De rechtbank heeft daarom het beslag opgeheven en gelast dat de auto aan klaagster wordt teruggegeven. Deze beslissing is openbaar uitgesproken en klaagster heeft de mogelijkheid om binnen veertien dagen beroep in cassatie in te stellen bij de Hoge Raad.

Uitspraak

Beschikking

RECHTBANK AMSTERDAM

Afdeling Publiekrecht
Teams Strafrecht
Parketnummer: 13/087051-19
RK: 19/3266
Beschikking op het klaagschrift ex artikel 552a van het Wetboek van Strafvordering van:

[naam klaager] ,

geboren op [geboortedag] 1975 te [geboorteplaats] ,
woonplaats kiezend op het kantooradres van haar raadsman, mr. F.D.W. Siccama, [adres] ,
klaagster, tevens beslagene.

Procesgang

Het klaagschrift is op 3 juni 2019 ter griffie van deze rechtbank ontvangen.
Het Openbaar Ministerie heeft op 26 juni 2019 schriftelijk zijn standpunt kenbaar gemaakt.
De rechtbank heeft op 1 augustus 2019 klaagster, mr. L.R. Rommy, (waarnemend) raadsman van klaagster, en de officier van justitie in openbare raadkamer gehoord.

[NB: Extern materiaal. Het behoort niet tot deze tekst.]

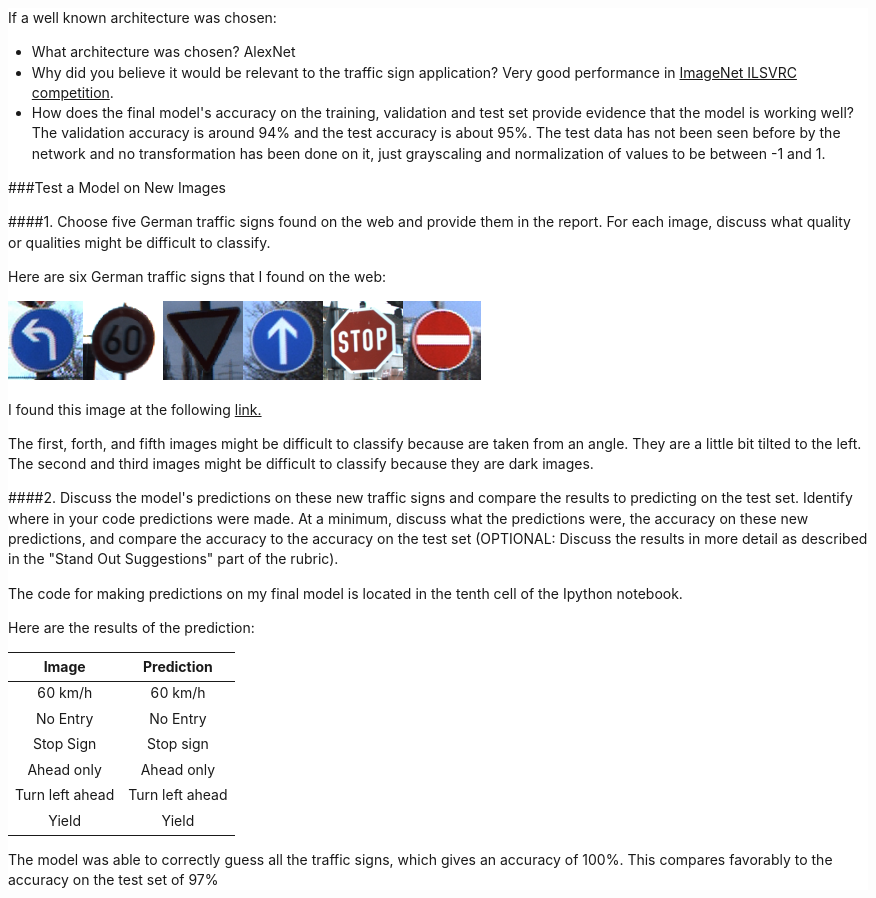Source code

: If a well known architecture was chosen:
* What architecture was chosen? AlexNet
* Why did you believe it would be relevant to the traffic sign application? Very good performance in [ImageNet ILSVRC competition](http://www.image-net.org/challenges/LSVRC/). 
* How does the final model's accuracy on the training, validation and test set provide evidence that the model is working well?
The validation accuracy is around 94% and the test accuracy is about 95%. The test data has not been seen before by the network 
and no transformation has been done on it, just grayscaling and normalization of values to be between -1 and 1.
 

###Test a Model on New Images

####1. Choose five German traffic signs found on the web and provide them in the report. For each image, discuss what quality or qualities might be difficult to classify.

Here are six German traffic signs that I found on the web:

![alt_text][six_images]

I found this image at the following [link.](http://forums.fast.ai/t/dataset-discussion-german-traffic-signs/766)

The first, forth, and fifth images might be difficult to classify because are taken from an angle. They are a little
bit tilted to the left. The second and third images might be difficult to classify because they are dark images.

####2. Discuss the model's predictions on these new traffic signs and compare the results to predicting on the test set. Identify where in your code predictions were made. At a minimum, discuss what the predictions were, the accuracy on these new predictions, and compare the accuracy to the accuracy on the test set (OPTIONAL: Discuss the results in more detail as described in the "Stand Out Suggestions" part of the rubric).

The code for making predictions on my final model is located in the tenth cell of the Ipython notebook.

Here are the results of the prediction:

| Image			        |     Prediction	        					| 
|:---------------------:|:---------------------------------------------:| 
| 60 km/h	      		| 60 km/h					 				    |
| No Entry              | No Entry                                      |
| Stop Sign      		| Stop sign   									| 
| Ahead only            | Ahead only                                    |
| Turn left ahead       | Turn left ahead                               |
| Yield					| Yield											|


The model was able to correctly guess all the traffic signs, which gives an accuracy of 100%. 
This compares favorably to the accuracy on the test set of 97%


[//]: # (Image References)
[training_examples]: ./examples/training_examples_per_image_class.png "training_examples_per_image_class"
[test_examples]: ./examples/test_examples_per_image_class.png "test_examples_per_image_class"
[preprocessing_example]: ./examples/preprocessing_example.png "preprocessing_example"
[transformation_of_a_single_image]: ./examples/transformation_of_a_single_image.png "transformation_of_a_single_image"
[six_images]: ./examples/six_images.png "six_images"
[validation_accuracy]: ./examples/validation_accuracy.png "validation_accuracy"
[sample1]: ./examples/sample1.png "sample1"
[sample2]: ./examples/sample2.png "sample2"
[sample3]: ./examples/sample3.png "sample3"
[sample4]: ./examples/sample4.png "sample4"
[sample5]: ./examples/sample5.png "sample5"
[sample6]: ./examples/sample6.png "sample6"
[image1]: ./sample_images/60_KPH_label_3.png "Traffic Sign 1"
[image2]: ./sample_images/no_entry_label_17.png "Traffic Sign 2"
[image3]: ./sample_images/stop_label_14.png "Traffic Sign 3"
[image4]: ./sample_images/straight_ahead_label_35.png "Traffic Sign 4"
[image5]: ./sample_images/turn_left_ahead_label_34.png "Traffic Sign 4"
[image6]: ./sample_images/yield_label_13.png "Traffic Sign 4"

Inhoud van het klaagschrift

Het klaagschrift strekt tot teruggave van het in beslag genomen voorwerp, te weten: een personenauto, merk Audi A1 Sportback, kenteken [kenteken] .
De raadsman van klaagster heeft naar aanleiding van het standpunt van het Openbaar Ministerie en ter toelichting op het klaagschrift kort samengevat het volgende aangevoerd.
Verzocht wordt het beslag op te heffen en de auto aan klaagster terug te geven, nu geen gronden voor voortduring van het beslag bestaan.
De auto is in beslag genomen op grond van artikel 94 lid 1 Sv, de waarheidsvinding. Voor de waarheidsvinding is het bestaan van een redelijk vermoeden van schuld vereist. Daarvan is geen sprake. Klaagster is eigenaresse van een aantal hotels en heeft uit haar werkzaamheden dan wel deelneming van haar hotels in andere ondernemingen, inkomsten ontvangen waarmee zij in staat is en was om dergelijke aankopen te doen. Klaagster heeft dit nauwkeurig uiteengezet en aangetoond, zodat de auto terug gegeven kan worden.
Subsidiair, indien de rechtbank van oordeel is dat nog wel een redelijk vermoeden van schuld bestaat ten aanzien van de verdenking van witwassen, is van belang dat dit onderzoek ook plaats kan vinden zonder voortduring van het beslag op de auto. Evenmin is voortduring van het beslag nodig om wederrechtelijk verkregen voordeel aan te tonen.
Meer subsidiair is aangevoerd dat, hoewel de inbeslagname op artikel 94 lid 1 Sv is gegrond, het hoogst onwaarschijnlijk is dat de strafrechter, later oordelend, tot een verbeurdverklaring over zal gaan, nu klaagster – zoals gemeld – voldoende heeft uiteengezet dat zij de auto op legale wijze heeft verkregen.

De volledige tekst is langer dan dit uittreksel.